There are four types:
1. **`any`**: (Keep if _at least one_ tag matches)
- The sound event **passes** this rule if it has **at least one** of the tags listed in the `tags` section of the rule.
- Think of it as an **OR** condition.
- _Example Use Case:_ Keep events if they are tagged as `Species: Pip Pip` OR `Species: Pip Pyg`.
2. **`all`**: (Keep only if _all_ tags match)
- The sound event **passes** this rule only if it has **all** of the tags listed in the `tags` section.
The event can have _other_ tags as well, but it must contain _all_ the ones specified here.
- Think of it as an **AND** condition.
- _Example Use Case:_ Keep events only if they are tagged with `Sound Type: Echolocation` AND `Quality: Good`.
3. **`exclude`**: (Discard if _any_ tag matches)
- The sound event **passes** this rule only if it does **not** have **any** of the tags listed in the `tags` section.
If it matches even one tag in the list, the event is discarded.
- _Example Use Case:_ Discard events if they are tagged `Quality: Poor` OR `Noise Source: Insect`.
4. **`equal`**: (Keep only if tags match _exactly_)
- The sound event **passes** this rule only if its set of tags is _exactly identical_ to the list of `tags` provided in the rule (no more, no less).
- _Note:_ This is very strict and usually less useful than `all` or `any`.
### Combining Rules
Remember: A sound event must **pass every single rule** defined in the `rules` list to be kept.
The rules are checked one by one, and if an event fails any rule, it's immediately excluded from further consideration.
### Examples
**Example 1: Keep good quality echolocation calls**
```yaml
filtering:
rules:
# Rule 1: Must have the 'Echolocation' tag
- match_type: any # Could also use 'all' if 'Sound Type' is the only tag expected
tags:
- key: Sound Type
value: Echolocation
# Rule 2: Must NOT have the 'Poor' quality tag
- match_type: exclude
tags:
- key: Quality
value: Poor
```
_Explanation:_ An event is kept only if it passes BOTH rules.

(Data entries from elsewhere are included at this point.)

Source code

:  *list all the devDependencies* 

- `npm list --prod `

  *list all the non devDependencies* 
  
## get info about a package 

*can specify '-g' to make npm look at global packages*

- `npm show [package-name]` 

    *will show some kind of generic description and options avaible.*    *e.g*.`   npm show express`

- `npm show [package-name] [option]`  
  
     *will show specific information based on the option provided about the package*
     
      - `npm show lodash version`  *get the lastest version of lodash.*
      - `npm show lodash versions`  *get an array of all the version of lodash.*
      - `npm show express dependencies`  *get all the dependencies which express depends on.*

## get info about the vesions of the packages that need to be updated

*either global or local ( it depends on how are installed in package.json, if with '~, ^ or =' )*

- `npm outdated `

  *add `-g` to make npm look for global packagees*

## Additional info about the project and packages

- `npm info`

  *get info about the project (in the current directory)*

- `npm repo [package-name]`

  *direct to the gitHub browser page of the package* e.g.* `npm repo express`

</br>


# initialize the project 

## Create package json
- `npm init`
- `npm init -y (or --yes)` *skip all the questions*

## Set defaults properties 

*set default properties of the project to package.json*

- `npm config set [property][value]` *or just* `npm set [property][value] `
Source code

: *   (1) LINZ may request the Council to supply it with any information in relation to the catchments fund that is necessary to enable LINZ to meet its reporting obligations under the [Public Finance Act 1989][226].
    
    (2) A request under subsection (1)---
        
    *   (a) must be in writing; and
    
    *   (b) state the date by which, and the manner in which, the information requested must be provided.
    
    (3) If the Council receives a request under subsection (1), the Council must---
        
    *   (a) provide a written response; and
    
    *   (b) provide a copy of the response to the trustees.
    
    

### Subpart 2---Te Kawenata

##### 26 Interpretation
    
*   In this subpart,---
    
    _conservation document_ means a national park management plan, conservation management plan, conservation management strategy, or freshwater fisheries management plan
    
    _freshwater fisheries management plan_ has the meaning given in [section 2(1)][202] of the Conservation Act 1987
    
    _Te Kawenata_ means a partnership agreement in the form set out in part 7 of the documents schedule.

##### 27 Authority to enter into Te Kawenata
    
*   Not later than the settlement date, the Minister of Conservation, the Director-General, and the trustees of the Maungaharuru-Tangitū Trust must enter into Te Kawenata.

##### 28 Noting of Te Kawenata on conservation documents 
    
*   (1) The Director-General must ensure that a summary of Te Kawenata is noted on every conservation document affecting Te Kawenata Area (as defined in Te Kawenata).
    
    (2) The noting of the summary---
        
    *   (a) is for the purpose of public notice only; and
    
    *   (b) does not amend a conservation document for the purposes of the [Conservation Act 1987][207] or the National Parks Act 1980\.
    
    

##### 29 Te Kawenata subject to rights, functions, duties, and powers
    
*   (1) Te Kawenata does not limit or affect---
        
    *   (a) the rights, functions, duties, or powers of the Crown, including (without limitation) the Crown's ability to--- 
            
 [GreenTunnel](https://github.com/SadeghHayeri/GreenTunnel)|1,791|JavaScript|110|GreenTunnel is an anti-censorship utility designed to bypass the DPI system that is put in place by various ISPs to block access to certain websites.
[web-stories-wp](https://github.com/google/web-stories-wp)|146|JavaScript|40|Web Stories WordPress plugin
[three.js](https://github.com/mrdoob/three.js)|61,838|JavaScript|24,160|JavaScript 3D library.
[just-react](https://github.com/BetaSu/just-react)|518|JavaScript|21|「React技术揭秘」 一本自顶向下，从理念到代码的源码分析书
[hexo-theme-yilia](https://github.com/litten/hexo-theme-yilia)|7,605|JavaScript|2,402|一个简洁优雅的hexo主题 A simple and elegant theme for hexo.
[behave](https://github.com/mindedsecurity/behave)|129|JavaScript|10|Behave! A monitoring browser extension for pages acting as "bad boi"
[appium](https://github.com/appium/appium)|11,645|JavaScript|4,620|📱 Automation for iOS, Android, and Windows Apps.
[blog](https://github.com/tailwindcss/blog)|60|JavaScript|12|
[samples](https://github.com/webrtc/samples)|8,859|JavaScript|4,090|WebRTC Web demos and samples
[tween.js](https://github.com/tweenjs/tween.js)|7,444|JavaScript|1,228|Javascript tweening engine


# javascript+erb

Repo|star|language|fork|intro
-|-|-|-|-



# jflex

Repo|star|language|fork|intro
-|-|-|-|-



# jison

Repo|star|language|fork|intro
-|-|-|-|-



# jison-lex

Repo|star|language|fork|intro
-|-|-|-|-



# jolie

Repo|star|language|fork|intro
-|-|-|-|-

It must have the `Sound Type: Echolocation` tag AND it must NOT have the `Quality: Poor` tag.
**Example 2: Keep calls from Pipistrellus species recorded in a specific project, excluding uncertain IDs**
```yaml
filtering:
rules:
# Rule 1: Must be either Pip pip or Pip pyg
- match_type: any
tags:
- key: Species
value: Pipistrellus pipistrellus
- key: Species
value: Pipistrellus pygmaeus
# Rule 2: Must belong to 'Project Alpha'
- match_type: any # Using 'any' as it likely only has one project tag
tags:
- key: Project ID
value: Project Alpha
# Rule 3: Exclude if ID Certainty is 'Low' or 'Maybe'
- match_type: exclude
tags:
- key: ID Certainty
value: Low
- key: ID Certainty
value: Maybe
```
_Explanation:_ An event is kept only if it passes ALL three rules:
1. It has a `Species` tag that is _either_ `Pipistrellus pipistrellus` OR `Pipistrellus pygmaeus`.
2. It has the `Project ID: Project Alpha` tag.
3. It does _not_ have an `ID Certainty: Low` tag AND it does _not_ have an `ID Certainty: Maybe` tag.
### Usage
You will typically specify the path to the configuration file containing these `filtering` rules when you set up your data processing or training pipeline in `batdetect2`.
The tool will then automatically load these rules and apply them to your annotated sound events.